Why Adult Learners are Great Investments
A number of undergrads remarked on the oversight on assignments (there wasn't any), and so the class's potential to be an easy A. The professor, on the other hand, noted the work required to actually be happier, and so called the class one of the most difficult a student could take.
The disparate approaches are pretty much a metaphor for the way straight-out of-high-school undergraduates and adults think about learning; one for the piece of paper, the other for the knowledge that comes with it. And the latter is precisely what makes adult learners such great investments for your benefits dollars.
What else makes the adult learner different...and people you want to support with education?
They're goal oriented
Adults don't have time to dilly dally. And they no longer have a single-minded focus on degrees. They want job-specific knowledge - especially since 29% of employees say their skills will be outdated in one to two years. And they'll happily opt for shorter routes to get there. There are benefits to delivering that speed. Adding new credentials such as certificates and MOOCs (Massive Open Online Courses) to your tuition program delivers maximum engagement for them - and faster skills for you.

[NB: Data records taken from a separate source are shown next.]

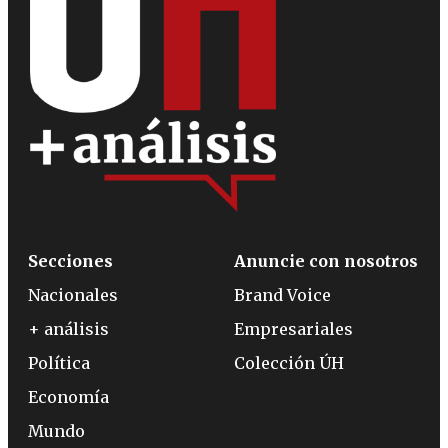
Secciones
Anuncie con nosotros
Nacionales
Brand Voice
+ análisis
Empresariales
Política
Colección ÚH
Economía
Mundo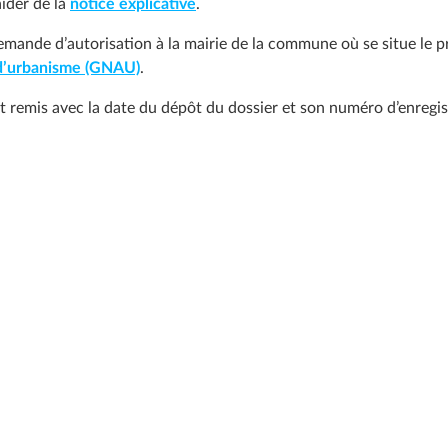
ider de la
notice explicative
.
mande d’autorisation à la mairie de la commune où se situe le pr
 d’urbanisme (GNAU)
.
t remis avec la date du dépôt du dossier et son numéro d’enregi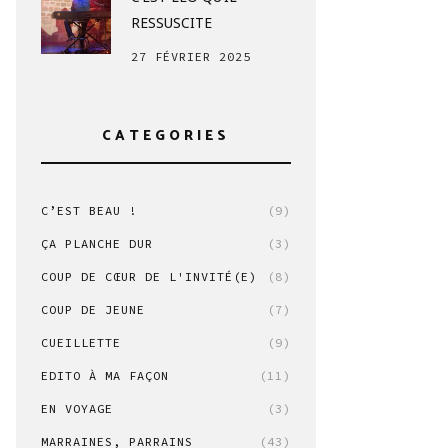
RESSUSCITE
27 FÉVRIER 2025
CATEGORIES
C’EST BEAU !
(9)
ÇA PLANCHE DUR
(3)
COUP DE CŒUR DE L'INVITÉ(E)
(8)
COUP DE JEUNE
(7)
CUEILLETTE
(9)
EDITO À MA FAÇON
(11)
EN VOYAGE
(3)
MARRAINES, PARRAINS
(43)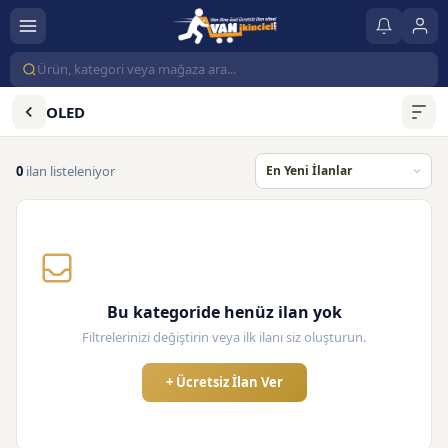
OLED
0
ilan listeleniyor
Bu kategoride henüz ilan yok
Filtrelerinizi değiştirin veya ilk ilanı siz oluşturun.
+ Ücretsiz İlan Ver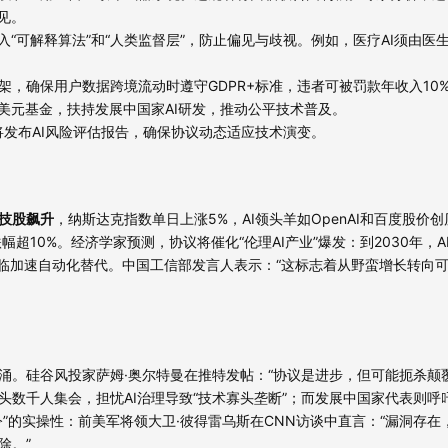
见。
入“可解释算法”和“人类监督层”，防止偏见与歧视。例如，医疗AI须由医
架，确保用户数据跨境流动时遵守GDPR+标准，违者可被罚款年收入10
亿美元基金，扶持发展中国家AI研发，推动公平技术普及。
国将发布AI风险评估报告，确保协议动态适应技术演变。
技股飙升
，纳斯达克指数单日上涨5%，AI领头羊如OpenAI和百度股价
幅超10%。经济学家预测，协议将催化“伦理AI产业”爆发：到2030年，
面临加速自动化替代。中国工信部发言人表示：“这标志着从野蛮增长转向
涌。硅谷风投家萨姆·奥尔特曼在推特发帖：“协议是进步，但可能扼杀颠
头数千人集会，担忧AI治理导致“技术寡头垄断”；而发展中国家代表则呼
”的实操性：前美军将领大卫·彼得雷乌斯在CNN访谈中直言：“漏洞存在
除。”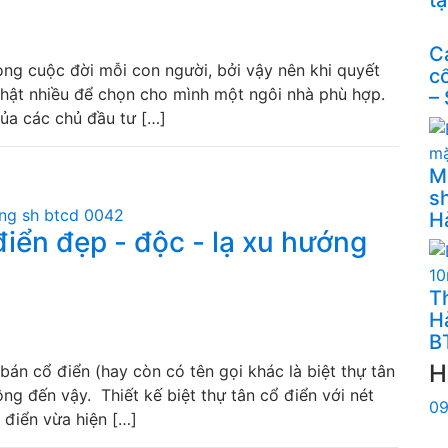
C
rong cuộc đời mỗi con người, bởi vậy nên khi quyết
c
thật nhiều để chọn cho mình một ngôi nhà phù hợp.
–
ủa các chủ đầu tư […]
M
s
H
điển đẹp - độc - lạ xu hướng
Th
H
B
H
bán cổ điển (hay còn có tên gọi khác là biệt thự tân
ộng đến vậy. Thiết kế biệt thự tân cổ điển với nét
09
điển vừa hiện […]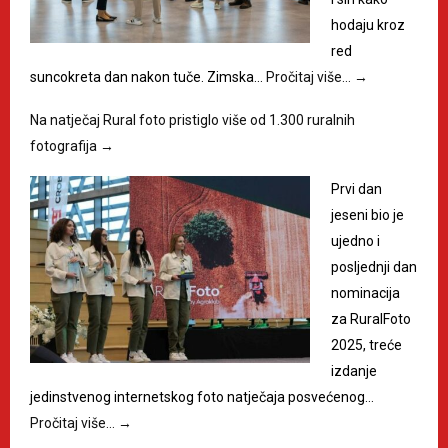
hodaju kroz
red
suncokreta dan nakon tuče. Zimska…
Pročitaj više…
→
Na natječaj Rural foto pristiglo više od 1.300 ruralnih
fotografija
→
Prvi dan
jeseni bio je
ujedno i
posljednji dan
nominacija
za RuralFoto
2025, treće
izdanje
jedinstvenog internetskog foto natječaja posvećenog…
Pročitaj više…
→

They'll make efficient use of budget
Those same adult learners (about 58 million of them) have credits in their past that can be leveraged toward new courses of study. Education advising that helps employees find and transfer those credits streamlines their education and stretches your tuition dollars further.
They love to learn
Learning for the sake of learning is a powerful carrot. It's the reason many companies now offer education benefits across all levels of their workforces, from frontline to corporate - and not just for job-related studies, but for classes they find personally interesting.There's ample data showing how employers are upping their benefits game to compete for employees at all levels. And education is paying off. More than two-thirds of tuition assistance participants say they plan to stay longer at their organization; and nearly 75% of employers in a SHRM survey said education programs are delivering on critical goals.
In the current talent market, those are numbers we can all learn from.